Continuous-Gasflood Simulation. Carbon dioxide (CO2 ) was chosen for gas- injection processes for the SAMA EOR pilot-scale simulations. The laboratory data indicate that the residual oil saturation to immiscible gas is approximately 25%. The effect of IFT on residual oil saturation and oil relative permeability was considered in the gas-EOR-process simulations.
During the simulations, CO2 injection was started after the pre-EOR waterflood. The injector was given a maximum-bottomhole-pressure (BHP) limit of 3,700 psia. An incremental oil recovery of approximately 13% over waterflood was estimated after 581 days of CO2 injection. The CO2 injection was estimated to reduce oil saturation of the reservoir that is in contact with the injected CO 2 . Because of reservoir heterogeneity and poor mobility control, the vertical sweep of the CO2 flood appears to be inferior to that of the chemical SP flood.
The WAG-injection scheme injected CO2 for 1.5 months followed with 1.5 months of water injection. After six cycles of WAG injection, oil recovery of 37.3% was estimated from the pilot-scale simulation model. Including the 9.7% of oil recovery estimated from the pre-EOR waterflood, the overall oil recovery was estimated to be approximately 47%.
The total volume of CO 2 injected was estimated to be 1.54×10 9 cf, which is less than 50% of the volume estimated for the continuous CO 2 flood. An improvement in oil recovery of approximately 9% was estimated for CO2 WAG injection compared with the continuous CO2 flood. The reason was the improvement in mobility during WAG injection.
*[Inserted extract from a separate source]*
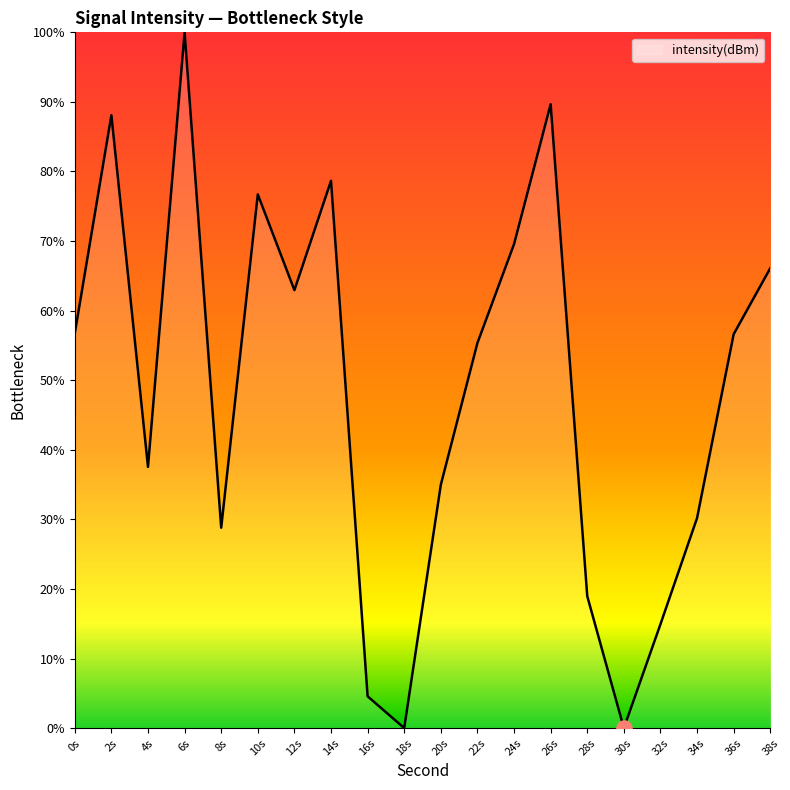

What is the change in value from 0s to 28s?

-37.8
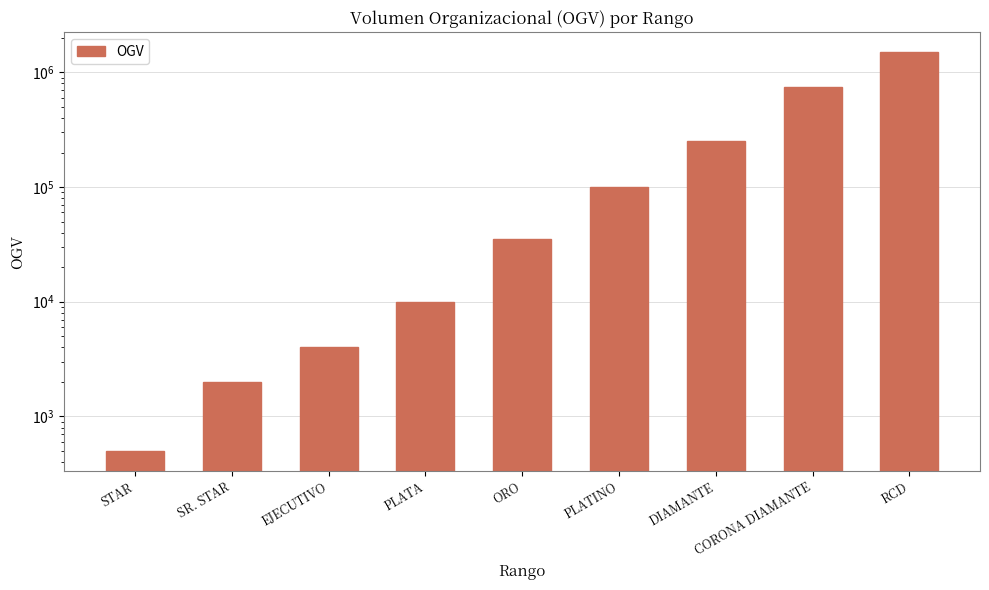

What is the difference between the values at DIAMANTE and ORO?

215000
Summary of EOR Pilot Simulations. Five processes were simulated with the pilot-scale simulation model: waterflood, polymer flood, continuous CO 2 flood, CO 2 WAG injection, and chemical SP flood. The results indicate that the chemical SP flood performs the best in terms of the estimated oil- recovery factor. The CO 2 WAG process performs better than the continuous CO 2 flood, and the waterflood was estimated to perform poorly, with an oil- recovery factor of approximately 25%. The polymer flood was estimated to yield an additional oil recovery of approximately 17% over waterflood.
The results suggest that heterogeneity in the SAMA reservoir is one of the key factors affecting oil recovery. To realize high oil recovery from the SAMA reservoir, displacement processes including injection-fluid mobility control are recommended. The EOR pilot-scale simulation results suggest that both CO 2 WAG and chemical SP processes could improve oil recovery from the SAMA reservoir significantly.